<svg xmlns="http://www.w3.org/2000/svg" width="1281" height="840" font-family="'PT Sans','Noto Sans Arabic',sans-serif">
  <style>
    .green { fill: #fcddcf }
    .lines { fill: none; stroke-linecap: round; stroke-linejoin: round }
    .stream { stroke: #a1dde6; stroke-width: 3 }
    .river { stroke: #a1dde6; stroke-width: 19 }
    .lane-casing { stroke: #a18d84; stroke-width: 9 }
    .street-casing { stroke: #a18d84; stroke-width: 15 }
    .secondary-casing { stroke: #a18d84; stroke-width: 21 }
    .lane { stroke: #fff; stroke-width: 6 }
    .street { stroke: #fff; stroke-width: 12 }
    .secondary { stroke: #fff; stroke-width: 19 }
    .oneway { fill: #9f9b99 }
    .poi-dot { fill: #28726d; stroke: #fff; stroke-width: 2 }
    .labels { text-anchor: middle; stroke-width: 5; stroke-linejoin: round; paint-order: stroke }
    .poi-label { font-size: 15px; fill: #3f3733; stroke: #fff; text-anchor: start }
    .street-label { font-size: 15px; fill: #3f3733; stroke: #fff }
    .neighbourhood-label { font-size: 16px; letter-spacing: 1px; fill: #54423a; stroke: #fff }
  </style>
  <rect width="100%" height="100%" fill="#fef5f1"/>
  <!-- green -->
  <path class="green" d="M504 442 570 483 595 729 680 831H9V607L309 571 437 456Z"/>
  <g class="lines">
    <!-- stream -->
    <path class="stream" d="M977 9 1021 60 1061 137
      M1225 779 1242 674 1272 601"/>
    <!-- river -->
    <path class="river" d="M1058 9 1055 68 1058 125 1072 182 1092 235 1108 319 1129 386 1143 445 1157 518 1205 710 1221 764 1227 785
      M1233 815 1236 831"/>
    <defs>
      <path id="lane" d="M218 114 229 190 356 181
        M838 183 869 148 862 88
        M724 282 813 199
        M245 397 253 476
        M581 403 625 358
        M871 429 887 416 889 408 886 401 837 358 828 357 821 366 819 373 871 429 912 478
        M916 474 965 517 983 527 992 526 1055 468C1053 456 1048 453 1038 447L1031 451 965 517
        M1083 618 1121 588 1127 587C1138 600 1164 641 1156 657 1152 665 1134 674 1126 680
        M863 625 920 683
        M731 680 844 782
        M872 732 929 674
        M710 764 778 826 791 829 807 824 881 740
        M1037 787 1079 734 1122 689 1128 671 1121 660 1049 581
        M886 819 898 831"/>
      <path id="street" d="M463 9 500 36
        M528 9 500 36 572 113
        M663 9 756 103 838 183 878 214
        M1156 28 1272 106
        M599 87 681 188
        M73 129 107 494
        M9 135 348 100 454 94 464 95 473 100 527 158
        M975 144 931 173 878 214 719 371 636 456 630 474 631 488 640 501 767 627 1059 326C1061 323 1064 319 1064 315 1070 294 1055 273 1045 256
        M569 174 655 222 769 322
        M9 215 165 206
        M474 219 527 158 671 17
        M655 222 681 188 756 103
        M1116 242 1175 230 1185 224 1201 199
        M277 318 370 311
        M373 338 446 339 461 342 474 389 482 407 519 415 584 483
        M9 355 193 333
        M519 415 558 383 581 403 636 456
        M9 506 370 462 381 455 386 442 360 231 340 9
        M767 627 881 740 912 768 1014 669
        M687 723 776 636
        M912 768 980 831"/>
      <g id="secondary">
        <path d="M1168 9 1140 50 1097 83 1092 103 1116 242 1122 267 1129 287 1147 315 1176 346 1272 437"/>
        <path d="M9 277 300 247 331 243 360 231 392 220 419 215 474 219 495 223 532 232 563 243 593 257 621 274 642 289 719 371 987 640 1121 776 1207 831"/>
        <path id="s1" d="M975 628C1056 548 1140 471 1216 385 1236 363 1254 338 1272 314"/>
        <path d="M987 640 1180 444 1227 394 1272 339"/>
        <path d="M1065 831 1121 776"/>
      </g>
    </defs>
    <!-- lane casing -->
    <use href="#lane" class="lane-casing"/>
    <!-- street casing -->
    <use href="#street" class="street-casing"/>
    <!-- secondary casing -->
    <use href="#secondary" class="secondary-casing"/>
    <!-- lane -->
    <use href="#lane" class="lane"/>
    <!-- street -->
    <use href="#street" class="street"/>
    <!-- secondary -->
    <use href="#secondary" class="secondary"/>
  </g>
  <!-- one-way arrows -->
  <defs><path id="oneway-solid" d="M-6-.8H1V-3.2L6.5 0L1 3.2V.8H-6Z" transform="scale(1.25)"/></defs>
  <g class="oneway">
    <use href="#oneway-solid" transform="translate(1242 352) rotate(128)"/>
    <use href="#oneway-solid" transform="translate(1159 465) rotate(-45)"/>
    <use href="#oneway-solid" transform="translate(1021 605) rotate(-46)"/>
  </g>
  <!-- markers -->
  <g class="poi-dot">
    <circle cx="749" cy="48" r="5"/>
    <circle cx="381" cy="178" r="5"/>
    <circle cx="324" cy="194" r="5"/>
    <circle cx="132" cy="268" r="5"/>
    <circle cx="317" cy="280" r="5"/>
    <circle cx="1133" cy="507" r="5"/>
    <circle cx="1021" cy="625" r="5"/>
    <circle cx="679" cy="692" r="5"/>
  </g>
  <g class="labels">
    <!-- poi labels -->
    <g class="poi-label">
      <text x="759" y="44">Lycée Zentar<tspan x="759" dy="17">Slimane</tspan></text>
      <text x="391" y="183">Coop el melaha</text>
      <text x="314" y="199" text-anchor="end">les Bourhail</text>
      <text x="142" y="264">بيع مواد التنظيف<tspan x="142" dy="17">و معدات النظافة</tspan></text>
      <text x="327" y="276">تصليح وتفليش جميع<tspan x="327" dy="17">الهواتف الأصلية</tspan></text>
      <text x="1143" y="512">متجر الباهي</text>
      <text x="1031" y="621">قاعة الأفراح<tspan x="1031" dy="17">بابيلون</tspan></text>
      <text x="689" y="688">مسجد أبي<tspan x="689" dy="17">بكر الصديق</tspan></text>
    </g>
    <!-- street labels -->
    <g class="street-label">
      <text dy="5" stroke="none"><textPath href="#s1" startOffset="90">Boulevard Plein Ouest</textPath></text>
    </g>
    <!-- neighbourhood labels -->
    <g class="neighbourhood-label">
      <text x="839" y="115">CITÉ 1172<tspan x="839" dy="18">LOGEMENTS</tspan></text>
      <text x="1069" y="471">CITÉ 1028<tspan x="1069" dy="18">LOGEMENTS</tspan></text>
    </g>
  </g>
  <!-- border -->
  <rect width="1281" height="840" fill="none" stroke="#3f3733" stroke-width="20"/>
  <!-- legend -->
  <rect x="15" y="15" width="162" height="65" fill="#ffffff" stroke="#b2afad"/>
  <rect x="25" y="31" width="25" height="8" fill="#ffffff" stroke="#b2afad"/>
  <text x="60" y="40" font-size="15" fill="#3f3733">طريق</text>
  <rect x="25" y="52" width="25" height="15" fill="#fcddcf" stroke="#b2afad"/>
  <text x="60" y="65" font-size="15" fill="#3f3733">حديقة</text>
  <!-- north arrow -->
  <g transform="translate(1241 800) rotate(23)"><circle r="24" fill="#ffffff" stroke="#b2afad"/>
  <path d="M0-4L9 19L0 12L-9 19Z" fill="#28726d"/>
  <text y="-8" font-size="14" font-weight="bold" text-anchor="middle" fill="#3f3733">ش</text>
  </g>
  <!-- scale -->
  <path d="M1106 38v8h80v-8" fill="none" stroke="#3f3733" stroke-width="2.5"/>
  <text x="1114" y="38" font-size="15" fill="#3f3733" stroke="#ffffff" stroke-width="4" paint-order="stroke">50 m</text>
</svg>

*****

From the records above, copy every line that holds the word "lines".

REPLY TO THE EXERCISE
    .lines { fill: none; stroke-linecap: round; stroke-linejoin: round }
  <g class="lines">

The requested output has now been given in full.